Counting sheep / Barbara McGee.
The Baabaasheep Quartet / Leslie Elizabeth Watts.
Sheep in wolves' clothing / Satoshi Kitamura.
Counting sheep / by George Mendoza ; illustrated by Kathleen Reidy.
Baaa / David Macaulay.
The sheep in wolf's clothing / Helen Lester ; illustrated by Lynn Munsinger.

My Thoughts/Favorites: 
Loved the stocky look of the sheep in Sheep and Goat, the loose line work and liveliness in Feeding the Sheep, the simplicity of Time to Sleep, Sheep the Sheep! and the overall art in Russel the Sheep. Couldn't stop laughing when reading Wool Gathering, and really enjoyed the watercolor art in Baa-choo! and the story was short and sweet. Some of the other sheep stories tended to be on the longer side, and those I just scanned through instead of thoroughly reading. Hey, I'm not perfect, but at least I'm honest! (and I'm not sheepish about it... baaa haa haa haaaa.)
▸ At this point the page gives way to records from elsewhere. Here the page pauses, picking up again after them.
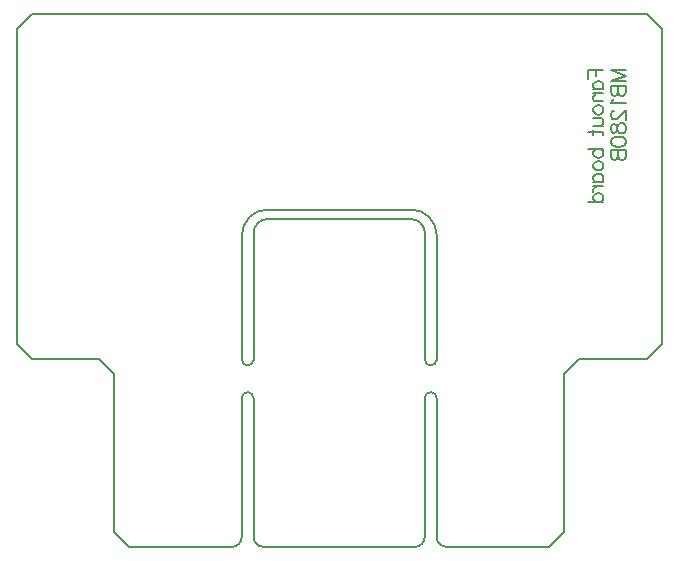
<source format=gbo>
G04 Layer_Color=32896*
%FSLAX43Y43*%
%MOMM*%
G71*
G01*
G75*
%ADD20C,0.127*%
%ADD48C,0.152*%
D20*
X33689Y-45085D02*
G03*
X34535Y-44239I0J846D01*
G01*
X20035D02*
G03*
X20881Y-45085I846J0D01*
G01*
X20035Y-32485D02*
G03*
X19035Y-32485I-500J0D01*
G01*
X18189Y-45085D02*
G03*
X19035Y-44239I-0J846D01*
G01*
X35535Y-32485D02*
G03*
X34535Y-32485I-500J0D01*
G01*
Y-29220D02*
G03*
X35535Y-29220I500J0D01*
G01*
Y-18669D02*
G03*
X33386Y-16520I-2149J0D01*
G01*
X34535Y-18510D02*
G03*
X33345Y-17320I-1190J0D01*
G01*
X21225D02*
G03*
X20035Y-18510I0J-1190D01*
G01*
X21229Y-16520D02*
G03*
X19035Y-18714I0J-2194D01*
G01*
Y-29220D02*
G03*
X20035Y-29220I500J0D01*
G01*
X35535Y-44239D02*
G03*
X36381Y-45085I846J0D01*
G01*
X54610Y-27940D02*
Y-1270D01*
X53340Y0D02*
X54610Y-1270D01*
X1270Y0D02*
X53340D01*
X46355Y-43815D02*
Y-30480D01*
X36381Y-45085D02*
X45085D01*
X46355Y-43815D01*
X8255D02*
Y-30480D01*
Y-43815D02*
X9525Y-45085D01*
X18189D01*
X0Y-27940D02*
Y-1270D01*
X1270Y0D01*
X20881Y-45085D02*
X33689D01*
X20035Y-44239D02*
Y-32520D01*
X19035Y-44239D02*
X19035Y-32520D01*
X35535D02*
X35535Y-44239D01*
X34535Y-44239D02*
Y-32520D01*
X46355Y-30480D02*
X47625Y-29210D01*
X53340D02*
X54610Y-27940D01*
X47625Y-29210D02*
X53340D01*
X0Y-27940D02*
X1270Y-29210D01*
X6985D01*
X8255Y-30480D01*
X35535Y-29220D02*
Y-18669D01*
X34535Y-29220D02*
Y-18510D01*
X21229Y-16520D02*
X33386D01*
X21225Y-17320D02*
X33345D01*
X20035Y-29220D02*
Y-18510D01*
X19035Y-29220D02*
Y-18714D01*
D48*
X50292Y-4699D02*
X51562D01*
X50292D02*
X51562Y-5183D01*
X50292Y-5666D02*
X51562Y-5183D01*
X50292Y-5666D02*
X51562D01*
X50292Y-6029D02*
X51562D01*
X50292D02*
Y-6573D01*
X50353Y-6755D01*
X50413Y-6815D01*
X50534Y-6876D01*
X50655D01*
X50776Y-6815D01*
X50836Y-6755D01*
X50897Y-6573D01*
Y-6029D02*
Y-6573D01*
X50957Y-6755D01*
X51018Y-6815D01*
X51139Y-6876D01*
X51320D01*
X51441Y-6815D01*
X51502Y-6755D01*
X51562Y-6573D01*
Y-6029D01*
X50534Y-7160D02*
X50474Y-7281D01*
X50292Y-7462D01*
X51562D01*
X50595Y-8151D02*
X50534D01*
X50413Y-8212D01*
X50353Y-8272D01*
X50292Y-8393D01*
Y-8635D01*
X50353Y-8756D01*
X50413Y-8817D01*
X50534Y-8877D01*
X50655D01*
X50776Y-8817D01*
X50957Y-8696D01*
X51562Y-8091D01*
Y-8937D01*
X50292Y-9524D02*
X50353Y-9343D01*
X50474Y-9282D01*
X50595D01*
X50716Y-9343D01*
X50776Y-9464D01*
X50836Y-9705D01*
X50897Y-9887D01*
X51018Y-10008D01*
X51139Y-10068D01*
X51320D01*
X51441Y-10008D01*
X51502Y-9947D01*
X51562Y-9766D01*
Y-9524D01*
X51502Y-9343D01*
X51441Y-9282D01*
X51320Y-9222D01*
X51139D01*
X51018Y-9282D01*
X50897Y-9403D01*
X50836Y-9584D01*
X50776Y-9826D01*
X50716Y-9947D01*
X50595Y-10008D01*
X50474D01*
X50353Y-9947D01*
X50292Y-9766D01*
Y-9524D01*
Y-10715D02*
X50353Y-10534D01*
X50534Y-10413D01*
X50836Y-10352D01*
X51018D01*
X51320Y-10413D01*
X51502Y-10534D01*
X51562Y-10715D01*
Y-10836D01*
X51502Y-11017D01*
X51320Y-11138D01*
X51018Y-11199D01*
X50836D01*
X50534Y-11138D01*
X50353Y-11017D01*
X50292Y-10836D01*
Y-10715D01*
Y-11483D02*
X51562D01*
X50292D02*
Y-12027D01*
X50353Y-12209D01*
X50413Y-12269D01*
X50534Y-12329D01*
X50655D01*
X50776Y-12269D01*
X50836Y-12209D01*
X50897Y-12027D01*
Y-11483D02*
Y-12027D01*
X50957Y-12209D01*
X51018Y-12269D01*
X51139Y-12329D01*
X51320D01*
X51441Y-12269D01*
X51502Y-12209D01*
X51562Y-12027D01*
Y-11483D01*
X48387Y-4699D02*
X49657D01*
X48387D02*
Y-5485D01*
X48992Y-4699D02*
Y-5183D01*
X48811Y-6356D02*
X49657D01*
X48992D02*
X48871Y-6235D01*
X48811Y-6114D01*
Y-5932D01*
X48871Y-5812D01*
X48992Y-5691D01*
X49173Y-5630D01*
X49294D01*
X49476Y-5691D01*
X49597Y-5812D01*
X49657Y-5932D01*
Y-6114D01*
X49597Y-6235D01*
X49476Y-6356D01*
X48811Y-6694D02*
X49657D01*
X49052D02*
X48871Y-6876D01*
X48811Y-6997D01*
Y-7178D01*
X48871Y-7299D01*
X49052Y-7359D01*
X49657D01*
X48811Y-7994D02*
X48871Y-7873D01*
X48992Y-7752D01*
X49173Y-7692D01*
X49294D01*
X49476Y-7752D01*
X49597Y-7873D01*
X49657Y-7994D01*
Y-8176D01*
X49597Y-8297D01*
X49476Y-8417D01*
X49294Y-8478D01*
X49173D01*
X48992Y-8417D01*
X48871Y-8297D01*
X48811Y-8176D01*
Y-7994D01*
Y-8756D02*
X49415D01*
X49597Y-8817D01*
X49657Y-8937D01*
Y-9119D01*
X49597Y-9240D01*
X49415Y-9421D01*
X48811D02*
X49657D01*
X48387Y-9935D02*
X49415D01*
X49597Y-9996D01*
X49657Y-10117D01*
Y-10237D01*
X48811Y-9754D02*
Y-10177D01*
X48387Y-11416D02*
X49657D01*
X48992D02*
X48871Y-11537D01*
X48811Y-11658D01*
Y-11840D01*
X48871Y-11961D01*
X48992Y-12082D01*
X49173Y-12142D01*
X49294D01*
X49476Y-12082D01*
X49597Y-11961D01*
X49657Y-11840D01*
Y-11658D01*
X49597Y-11537D01*
X49476Y-11416D01*
X48811Y-12716D02*
X48871Y-12595D01*
X48992Y-12475D01*
X49173Y-12414D01*
X49294D01*
X49476Y-12475D01*
X49597Y-12595D01*
X49657Y-12716D01*
Y-12898D01*
X49597Y-13019D01*
X49476Y-13140D01*
X49294Y-13200D01*
X49173D01*
X48992Y-13140D01*
X48871Y-13019D01*
X48811Y-12898D01*
Y-12716D01*
Y-14204D02*
X49657D01*
X48992D02*
X48871Y-14083D01*
X48811Y-13962D01*
Y-13781D01*
X48871Y-13660D01*
X48992Y-13539D01*
X49173Y-13478D01*
X49294D01*
X49476Y-13539D01*
X49597Y-13660D01*
X49657Y-13781D01*
Y-13962D01*
X49597Y-14083D01*
X49476Y-14204D01*
X48811Y-14542D02*
X49657D01*
X49173D02*
X48992Y-14603D01*
X48871Y-14724D01*
X48811Y-14845D01*
Y-15026D01*
X48387Y-15867D02*
X49657D01*
X48992D02*
X48871Y-15746D01*
X48811Y-15625D01*
Y-15443D01*
X48871Y-15322D01*
X48992Y-15201D01*
X49173Y-15141D01*
X49294D01*
X49476Y-15201D01*
X49597Y-15322D01*
X49657Y-15443D01*
Y-15625D01*
X49597Y-15746D01*
X49476Y-15867D01*
M02*

</source>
While at the library I found this cute little picture book called "Bear in the Air," written by Susan Meyers and illustrated by Amy Bates. I fell in love with both the story and the art instantly, and will be adding this to my favorite collection as soon as I can! I would love to see more of the illustrator's work and I intend to borrow the rest of her books in the future. What a nice little find!

ALSO - Further research for Super-Secret Project #1 will involve lots of Nursery Rhyme and Mother Goose readings. I've got a poll on the left side of my blog here (below the owl sitting on the planet) so I can find out what are the most commonly known rhymes. I'd love your participation, if you are willing! Thanks!